WORK TASK
Each line of the data must be reproduced as it appears.

====

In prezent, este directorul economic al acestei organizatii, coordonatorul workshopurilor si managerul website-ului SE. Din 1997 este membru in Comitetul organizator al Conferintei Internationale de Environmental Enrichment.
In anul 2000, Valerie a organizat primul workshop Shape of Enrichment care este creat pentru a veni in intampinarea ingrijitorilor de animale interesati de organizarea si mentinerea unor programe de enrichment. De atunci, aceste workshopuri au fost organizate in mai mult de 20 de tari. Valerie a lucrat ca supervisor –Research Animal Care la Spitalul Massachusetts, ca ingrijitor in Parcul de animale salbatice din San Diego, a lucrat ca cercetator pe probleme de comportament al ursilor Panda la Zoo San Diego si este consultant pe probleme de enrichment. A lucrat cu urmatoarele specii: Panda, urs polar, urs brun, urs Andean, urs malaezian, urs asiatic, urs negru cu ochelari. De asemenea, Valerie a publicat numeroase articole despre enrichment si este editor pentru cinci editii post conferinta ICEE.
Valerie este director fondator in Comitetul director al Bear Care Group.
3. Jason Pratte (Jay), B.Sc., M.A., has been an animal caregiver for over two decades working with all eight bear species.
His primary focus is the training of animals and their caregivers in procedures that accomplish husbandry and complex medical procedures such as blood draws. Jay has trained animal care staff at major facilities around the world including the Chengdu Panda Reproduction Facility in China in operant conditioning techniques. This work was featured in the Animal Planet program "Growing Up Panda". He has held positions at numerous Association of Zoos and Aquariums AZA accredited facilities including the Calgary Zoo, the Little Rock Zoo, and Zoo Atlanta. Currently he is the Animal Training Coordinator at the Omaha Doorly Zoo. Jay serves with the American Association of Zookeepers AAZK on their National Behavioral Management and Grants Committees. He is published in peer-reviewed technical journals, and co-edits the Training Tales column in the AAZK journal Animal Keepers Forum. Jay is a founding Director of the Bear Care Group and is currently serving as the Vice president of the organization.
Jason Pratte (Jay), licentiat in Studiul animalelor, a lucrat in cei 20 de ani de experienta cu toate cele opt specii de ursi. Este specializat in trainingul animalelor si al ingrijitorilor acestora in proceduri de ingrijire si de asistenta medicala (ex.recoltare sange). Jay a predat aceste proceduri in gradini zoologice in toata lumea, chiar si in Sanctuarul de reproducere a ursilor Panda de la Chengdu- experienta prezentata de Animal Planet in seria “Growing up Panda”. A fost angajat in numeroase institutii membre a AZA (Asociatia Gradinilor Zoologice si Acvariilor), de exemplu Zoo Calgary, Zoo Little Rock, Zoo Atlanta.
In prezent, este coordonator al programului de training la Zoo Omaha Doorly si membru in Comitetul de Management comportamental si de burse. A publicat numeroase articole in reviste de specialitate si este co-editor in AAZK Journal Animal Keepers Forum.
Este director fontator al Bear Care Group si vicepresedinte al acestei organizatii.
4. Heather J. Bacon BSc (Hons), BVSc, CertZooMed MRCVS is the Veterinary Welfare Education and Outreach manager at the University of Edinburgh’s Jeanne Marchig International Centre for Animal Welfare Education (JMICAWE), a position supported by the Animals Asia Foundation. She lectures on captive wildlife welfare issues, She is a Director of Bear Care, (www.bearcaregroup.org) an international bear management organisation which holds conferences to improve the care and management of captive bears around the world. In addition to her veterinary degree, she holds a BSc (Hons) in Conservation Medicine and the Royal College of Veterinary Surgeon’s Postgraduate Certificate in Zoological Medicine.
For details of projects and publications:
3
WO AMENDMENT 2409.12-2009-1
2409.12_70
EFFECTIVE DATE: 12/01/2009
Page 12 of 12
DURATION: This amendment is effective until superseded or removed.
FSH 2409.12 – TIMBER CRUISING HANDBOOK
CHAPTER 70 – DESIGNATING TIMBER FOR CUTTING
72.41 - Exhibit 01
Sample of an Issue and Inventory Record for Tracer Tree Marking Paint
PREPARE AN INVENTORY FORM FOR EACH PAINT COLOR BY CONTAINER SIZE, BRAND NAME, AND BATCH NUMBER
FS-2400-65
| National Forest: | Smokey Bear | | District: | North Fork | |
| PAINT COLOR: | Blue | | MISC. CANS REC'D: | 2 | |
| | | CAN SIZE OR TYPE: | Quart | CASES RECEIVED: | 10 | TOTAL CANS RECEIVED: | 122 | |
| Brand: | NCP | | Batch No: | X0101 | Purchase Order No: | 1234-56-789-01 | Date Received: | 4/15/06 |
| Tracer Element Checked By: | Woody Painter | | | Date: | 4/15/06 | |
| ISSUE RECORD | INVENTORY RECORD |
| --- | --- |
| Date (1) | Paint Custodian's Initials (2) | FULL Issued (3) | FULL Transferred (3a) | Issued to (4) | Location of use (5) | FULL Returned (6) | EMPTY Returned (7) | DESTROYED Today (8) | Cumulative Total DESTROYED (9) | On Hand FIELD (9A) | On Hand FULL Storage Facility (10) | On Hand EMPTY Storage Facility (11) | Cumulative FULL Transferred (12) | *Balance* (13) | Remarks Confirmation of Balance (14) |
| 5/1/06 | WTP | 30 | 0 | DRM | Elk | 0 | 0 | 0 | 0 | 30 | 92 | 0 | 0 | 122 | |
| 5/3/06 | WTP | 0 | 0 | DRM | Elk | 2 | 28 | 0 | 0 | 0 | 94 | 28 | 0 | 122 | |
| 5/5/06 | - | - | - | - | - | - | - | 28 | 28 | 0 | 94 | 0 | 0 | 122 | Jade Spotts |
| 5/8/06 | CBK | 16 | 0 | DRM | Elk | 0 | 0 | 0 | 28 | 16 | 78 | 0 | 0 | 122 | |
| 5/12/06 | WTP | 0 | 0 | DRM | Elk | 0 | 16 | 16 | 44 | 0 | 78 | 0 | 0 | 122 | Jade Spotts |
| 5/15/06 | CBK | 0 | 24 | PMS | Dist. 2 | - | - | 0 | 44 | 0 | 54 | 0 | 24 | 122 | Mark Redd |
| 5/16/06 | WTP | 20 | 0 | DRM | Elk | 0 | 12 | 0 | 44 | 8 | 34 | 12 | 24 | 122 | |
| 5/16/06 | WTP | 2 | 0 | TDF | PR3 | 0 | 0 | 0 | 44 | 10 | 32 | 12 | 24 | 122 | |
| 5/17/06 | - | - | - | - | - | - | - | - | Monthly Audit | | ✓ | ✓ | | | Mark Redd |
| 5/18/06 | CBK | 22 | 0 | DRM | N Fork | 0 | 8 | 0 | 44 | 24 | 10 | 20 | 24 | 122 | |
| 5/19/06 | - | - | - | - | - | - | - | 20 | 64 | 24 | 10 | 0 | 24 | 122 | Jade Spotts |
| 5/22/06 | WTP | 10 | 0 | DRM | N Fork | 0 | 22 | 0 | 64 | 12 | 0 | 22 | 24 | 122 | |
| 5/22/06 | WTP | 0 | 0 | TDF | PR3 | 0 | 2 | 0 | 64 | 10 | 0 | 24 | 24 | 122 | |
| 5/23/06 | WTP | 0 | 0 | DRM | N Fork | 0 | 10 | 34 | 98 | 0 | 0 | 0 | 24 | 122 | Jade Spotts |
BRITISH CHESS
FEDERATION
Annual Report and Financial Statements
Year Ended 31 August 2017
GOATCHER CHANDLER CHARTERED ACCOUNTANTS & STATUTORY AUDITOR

====

SOLUTION TO THIS EXERCISE
In prezent, este directorul economic al acestei organizatii, coordonatorul workshopurilor si managerul website-ului SE. Din 1997 este membru in Comitetul organizator al Conferintei Internationale de Environmental Enrichment.
In anul 2000, Valerie a organizat primul workshop Shape of Enrichment care este creat pentru a veni in intampinarea ingrijitorilor de animale interesati de organizarea si mentinerea unor programe de enrichment. De atunci, aceste workshopuri au fost organizate in mai mult de 20 de tari. Valerie a lucrat ca supervisor –Research Animal Care la Spitalul Massachusetts, ca ingrijitor in Parcul de animale salbatice din San Diego, a lucrat ca cercetator pe probleme de comportament al ursilor Panda la Zoo San Diego si este consultant pe probleme de enrichment. A lucrat cu urmatoarele specii: Panda, urs polar, urs brun, urs Andean, urs malaezian, urs asiatic, urs negru cu ochelari. De asemenea, Valerie a publicat numeroase articole despre enrichment si este editor pentru cinci editii post conferinta ICEE.
Valerie este director fondator in Comitetul director al Bear Care Group.
3. Jason Pratte (Jay), B.Sc., M.A., has been an animal caregiver for over two decades working with all eight bear species.
His primary focus is the training of animals and their caregivers in procedures that accomplish husbandry and complex medical procedures such as blood draws. Jay has trained animal care staff at major facilities around the world including the Chengdu Panda Reproduction Facility in China in operant conditioning techniques. This work was featured in the Animal Planet program "Growing Up Panda". He has held positions at numerous Association of Zoos and Aquariums AZA accredited facilities including the Calgary Zoo, the Little Rock Zoo, and Zoo Atlanta. Currently he is the Animal Training Coordinator at the Omaha Doorly Zoo. Jay serves with the American Association of Zookeepers AAZK on their National Behavioral Management and Grants Committees. He is published in peer-reviewed technical journals, and co-edits the Training Tales column in the AAZK journal Animal Keepers Forum. Jay is a founding Director of the Bear Care Group and is currently serving as the Vice president of the organization.
Jason Pratte (Jay), licentiat in Studiul animalelor, a lucrat in cei 20 de ani de experienta cu toate cele opt specii de ursi. Este specializat in trainingul animalelor si al ingrijitorilor acestora in proceduri de ingrijire si de asistenta medicala (ex.recoltare sange). Jay a predat aceste proceduri in gradini zoologice in toata lumea, chiar si in Sanctuarul de reproducere a ursilor Panda de la Chengdu- experienta prezentata de Animal Planet in seria “Growing up Panda”. A fost angajat in numeroase institutii membre a AZA (Asociatia Gradinilor Zoologice si Acvariilor), de exemplu Zoo Calgary, Zoo Little Rock, Zoo Atlanta.
In prezent, este coordonator al programului de training la Zoo Omaha Doorly si membru in Comitetul de Management comportamental si de burse. A publicat numeroase articole in reviste de specialitate si este co-editor in AAZK Journal Animal Keepers Forum.
Este director fontator al Bear Care Group si vicepresedinte al acestei organizatii.
4. Heather J. Bacon BSc (Hons), BVSc, CertZooMed MRCVS is the Veterinary Welfare Education and Outreach manager at the University of Edinburgh’s Jeanne Marchig International Centre for Animal Welfare Education (JMICAWE), a position supported by the Animals Asia Foundation. She lectures on captive wildlife welfare issues, She is a Director of Bear Care, (www.bearcaregroup.org) an international bear management organisation which holds conferences to improve the care and management of captive bears around the world. In addition to her veterinary degree, she holds a BSc (Hons) in Conservation Medicine and the Royal College of Veterinary Surgeon’s Postgraduate Certificate in Zoological Medicine.
For details of projects and publications:
3
WO AMENDMENT 2409.12-2009-1
2409.12_70
EFFECTIVE DATE: 12/01/2009
Page 12 of 12
DURATION: This amendment is effective until superseded or removed.
FSH 2409.12 – TIMBER CRUISING HANDBOOK
CHAPTER 70 – DESIGNATING TIMBER FOR CUTTING
72.41 - Exhibit 01
Sample of an Issue and Inventory Record for Tracer Tree Marking Paint
PREPARE AN INVENTORY FORM FOR EACH PAINT COLOR BY CONTAINER SIZE, BRAND NAME, AND BATCH NUMBER
FS-2400-65
| National Forest: | Smokey Bear | | District: | North Fork | |
| PAINT COLOR: | Blue | | MISC. CANS REC'D: | 2 | |
| | | CAN SIZE OR TYPE: | Quart | CASES RECEIVED: | 10 | TOTAL CANS RECEIVED: | 122 | |
| Brand: | NCP | | Batch No: | X0101 | Purchase Order No: | 1234-56-789-01 | Date Received: | 4/15/06 |
| Tracer Element Checked By: | Woody Painter | | | Date: | 4/15/06 | |
| ISSUE RECORD | INVENTORY RECORD |
| --- | --- |
| Date (1) | Paint Custodian's Initials (2) | FULL Issued (3) | FULL Transferred (3a) | Issued to (4) | Location of use (5) | FULL Returned (6) | EMPTY Returned (7) | DESTROYED Today (8) | Cumulative Total DESTROYED (9) | On Hand FIELD (9A) | On Hand FULL Storage Facility (10) | On Hand EMPTY Storage Facility (11) | Cumulative FULL Transferred (12) | *Balance* (13) | Remarks Confirmation of Balance (14) |
| 5/1/06 | WTP | 30 | 0 | DRM | Elk | 0 | 0 | 0 | 0 | 30 | 92 | 0 | 0 | 122 | |
| 5/3/06 | WTP | 0 | 0 | DRM | Elk | 2 | 28 | 0 | 0 | 0 | 94 | 28 | 0 | 122 | |
| 5/5/06 | - | - | - | - | - | - | - | 28 | 28 | 0 | 94 | 0 | 0 | 122 | Jade Spotts |
| 5/8/06 | CBK | 16 | 0 | DRM | Elk | 0 | 0 | 0 | 28 | 16 | 78 | 0 | 0 | 122 | |
| 5/12/06 | WTP | 0 | 0 | DRM | Elk | 0 | 16 | 16 | 44 | 0 | 78 | 0 | 0 | 122 | Jade Spotts |
| 5/15/06 | CBK | 0 | 24 | PMS | Dist. 2 | - | - | 0 | 44 | 0 | 54 | 0 | 24 | 122 | Mark Redd |
| 5/16/06 | WTP | 20 | 0 | DRM | Elk | 0 | 12 | 0 | 44 | 8 | 34 | 12 | 24 | 122 | |
| 5/16/06 | WTP | 2 | 0 | TDF | PR3 | 0 | 0 | 0 | 44 | 10 | 32 | 12 | 24 | 122 | |
| 5/17/06 | - | - | - | - | - | - | - | - | Monthly Audit | | ✓ | ✓ | | | Mark Redd |
| 5/18/06 | CBK | 22 | 0 | DRM | N Fork | 0 | 8 | 0 | 44 | 24 | 10 | 20 | 24 | 122 | |
| 5/19/06 | - | - | - | - | - | - | - | 20 | 64 | 24 | 10 | 0 | 24 | 122 | Jade Spotts |
| 5/22/06 | WTP | 10 | 0 | DRM | N Fork | 0 | 22 | 0 | 64 | 12 | 0 | 22 | 24 | 122 | |
| 5/22/06 | WTP | 0 | 0 | TDF | PR3 | 0 | 2 | 0 | 64 | 10 | 0 | 24 | 24 | 122 | |
| 5/23/06 | WTP | 0 | 0 | DRM | N Fork | 0 | 10 | 34 | 98 | 0 | 0 | 0 | 24 | 122 | Jade Spotts |
BRITISH CHESS
FEDERATION
Annual Report and Financial Statements
Year Ended 31 August 2017
GOATCHER CHANDLER CHARTERED ACCOUNTANTS & STATUTORY AUDITOR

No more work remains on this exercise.